“The test of a first-rate intelligence is the ability to hold two opposing ideas in mind at the same time and still retain the ability to function.”
F. Scott Fitzgerald (writer of The Great Gatsby).
For early childhood educators, holding two opposing ideas in the mind at the same time is a daily philosophical approach to their work. To understand child development and the beautiful individuality of each young person requires educators to both apply their knowledge of milestones, as well as provide for striking divergence from anticipated milestones, without necessarily being concerned. The free approach to play-based learning in accordance with best practice for young children is valued, whilst simultaneously a structure of documentation of ‘progress’ against outcomes is legally required. How does an educator understand these two apparently contrary ideals and then apply them in their daily work?
What the law requires:
Reg 74: For a child preschool age or under, the following need to be documented:
– assessments of the child’s developmental needs, interests, experiences and participation in the educational program, and
– assessments of the child’s progress against the outcomes of the educational program
Regulation 74 indicates a number of educational items that are to be documented. Three of these items are readily observable by all members of a class group’s educators – a child’s interests, the experiences they encounter and how they participate in the educational program.
The other two – the ‘assessments’ require a deeper understanding of development and curriculum.
- Assessment of a child’s developmental needs, and
- Assessments of the child’s progress against the outcomes of the educational program.
These require comparison of the child to firstly, a formula of developmental milestones, and to find them met or lacking, then secondly, by comparison of the child’s success in an experience with the expectations of the educator.
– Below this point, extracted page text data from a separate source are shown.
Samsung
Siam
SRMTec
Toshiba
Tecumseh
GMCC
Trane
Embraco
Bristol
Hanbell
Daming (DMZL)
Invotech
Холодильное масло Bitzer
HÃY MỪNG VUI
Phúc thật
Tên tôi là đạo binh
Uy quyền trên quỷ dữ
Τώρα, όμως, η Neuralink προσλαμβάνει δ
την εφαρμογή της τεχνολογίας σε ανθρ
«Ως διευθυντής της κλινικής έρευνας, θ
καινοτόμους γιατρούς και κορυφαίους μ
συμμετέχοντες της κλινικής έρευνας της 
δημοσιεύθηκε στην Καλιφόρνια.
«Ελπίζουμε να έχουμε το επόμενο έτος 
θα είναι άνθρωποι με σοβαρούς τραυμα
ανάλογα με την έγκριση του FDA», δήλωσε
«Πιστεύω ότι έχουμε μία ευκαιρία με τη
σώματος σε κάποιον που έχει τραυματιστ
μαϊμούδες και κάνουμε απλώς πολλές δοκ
ACECAQ has provided this Developmental Milestones resource to provide information regarding typical developmental milestones for young children and the document is well worth reading. ACECQA, however, prefaces it with a quote from the EYLF which encourages us to hold these milestones loosely in our hands, as each individual child’s development is different:
“Children’s learning is ongoing and each child will progress towards the outcomes in different and equally meaningful ways. Learning is not always predictable and linear. Educators plan with each child and the outcomes in mind.” (Early Years Learning Framework, p.19)
The Two Imbalances
1. Focussing on the child’s progress:
The requirement to plan for and assess a child’s progress towards outcomes has led many educators to feel compelled to teach to the outcomes. This is considered an issue generally across education with historically schools rigorously preparing students for ASAT tests or NAPLAN tests, in order to make the school appear attractive or performing well. And as bad as this is for primary or secondary school students, forcing young children into teacher-selected activities, regardless of their interest or readiness, is an even worse practice in early childhood. Making children write their name, when their hand may not have the necessary fine motor development, or forcing children to recite letter sounds that mean nothing to them only generates a negative experience of learning. Young children are full of wonder about their world, and a keen learning spirit engages them in their exploration. Early Childhood professionals must harness this attitude, not kill it.
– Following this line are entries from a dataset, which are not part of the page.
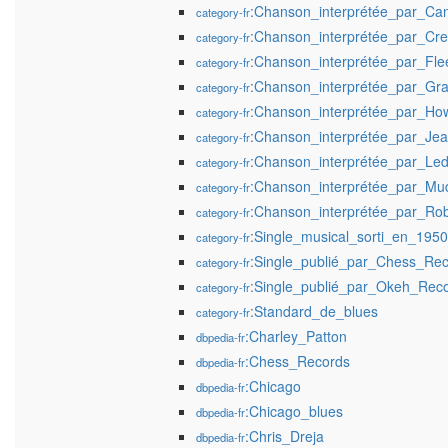
:Chanson_interprétée_par_Ca
category-fr
:Chanson_interprétée_par_Cr
category-fr
:Chanson_interprétée_par_Fl
category-fr
:Chanson_interprétée_par_Gra
category-fr
:Chanson_interprétée_par_How
category-fr
:Chanson_interprétée_par_Je
category-fr
:Chanson_interprétée_par_Le
category-fr
:Chanson_interprétée_par_Mu
category-fr
:Chanson_interprétée_par_Ro
category-fr
:Single_musical_sorti_en_1950
category-fr
:Single_publié_par_Chess_Re
category-fr
:Single_publié_par_Okeh_Rec
category-fr
:Standard_de_blues
category-fr
:Charley_Patton
dbpedia-fr
:Chess_Records
dbpedia-fr
:Chicago
dbpedia-fr
:Chicago_blues
dbpedia-fr
:Chris_Dreja
dbpedia-fr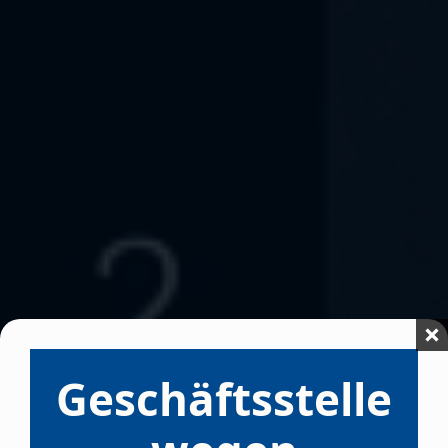
Geschäftsstelle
Educators who work with checklists such as the Developmental Milestones list from ACECQA as a form of curriculum, run a very great risk of planning for the curriculum rather than for the child.
2. Focussing on the interests, experiences, and participation:
Educators who understand how varied the developmental pathway is for each child can provide engaging and wonderful environments, experiences, and ideas for children to pursue. Happy days of discovery, creativity and fun can provide an amazing time for children during which they will learn much. As many theorists have suggested, the environment can be the ‘third teacher’ in a class environment with 2 educators, and evaluating the environment, the resourcing within and the experiences educators bring the children into contact with will provide the opportunities for children to flourish.
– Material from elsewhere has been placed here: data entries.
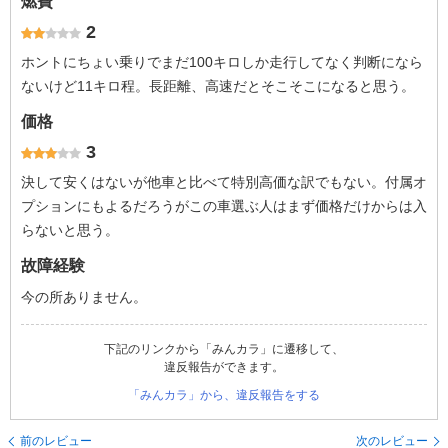
燃費
2
ホントにちょい乗りでまだ100キロしか走行してなく判断になら
ないけど11キロ程。長距離、高速だとそこそこになると思う。
価格
3
決して安くはないが他車と比べて特別高価な訳でもない。付属オ
プションにもよるだろうがこの車選ぶ人はまず価格だけからは入
らないと思う。
故障経験
今の所ありません。
下記のリンクから「みんカラ」に遷移して、
違反報告ができます。
「みんカラ」から、違反報告をする
前のレビュー
次のレビュー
But without an understanding of anticipated milestones, when does an educator identify that a child might require additional support or intervention? Without planning and reflecting for each child individually as part of a larger curriculum and framework, what might an educator ‘miss’?
In truth – both are required.
Have you ever watched a tight-rope acrobat, or walked across a balance beam? An almost universal approach to these is to hold arms horizontal – away from the body, or even have a long bar to grasp. Why do people not keep their arms by their side? Balance is better achieved by having hold of as much width on both sides as feasible.
Educators must work with a foundational understanding of milestones, child development and expectations (and the observations that indicate parents should seek a referral), and then beyond that provide a rich environment of facilities, resourcing, experiences and interactions that provide for children to develop themselves. It is only by holding both of these truths that the educator can truly meet the needs of children in their setting.
One metaphor I’ve been introduced to is that all children get teeth. Teeth emerge at varied ages and in a varied order. Most parents wouldn’t boast about a second molar, or the first bottom tooth as a ‘sign’ their child is superior. It is well understood that each child has their own internal blueprint, although general patterns do occur such as pairs of teeth emerging at a similar time. If a baby has turned 12 months old, however, and no teeth have emerged, it is at that time that seeking an assessment would be prudent. Even then, this might not be anything of concern. In the same way, children’s physical, language, cognitive and social development may be quite varied. As the educator you know BOTH the individual child, and the anticipations of development, and this makes you quite the expert. Parents know their child very well, and paediatricians know development very well, however educators have a blend of both.
Educators must ‘balance’ on the narrow path between broad expectations in general, catering for individual needs, and raising the flag for further investigation. Both seemingly opposed truths must be held in the mind simultaneously, in order for educators to provide and respond in best practice. The easiest way to achieve this is to have a learning environment that is rich in accessible resources that cater for children’s development in any area they happen to be blooming at that time. Rather than designing separate activities for each observation, wouldn’t it be amazing if there was a range of ‘toys’ that children loved, that were permanently available and enabled educators to see children achieving the milestones?
Well, there is. It is the Montessori environment.
The beauty of a ‘built in’ milestone environment, with relaxed expectations that allow both flexible child engagement with the developmental material at their own pace, as well as clear outcomes from each apparatus, allows the progress to be visible.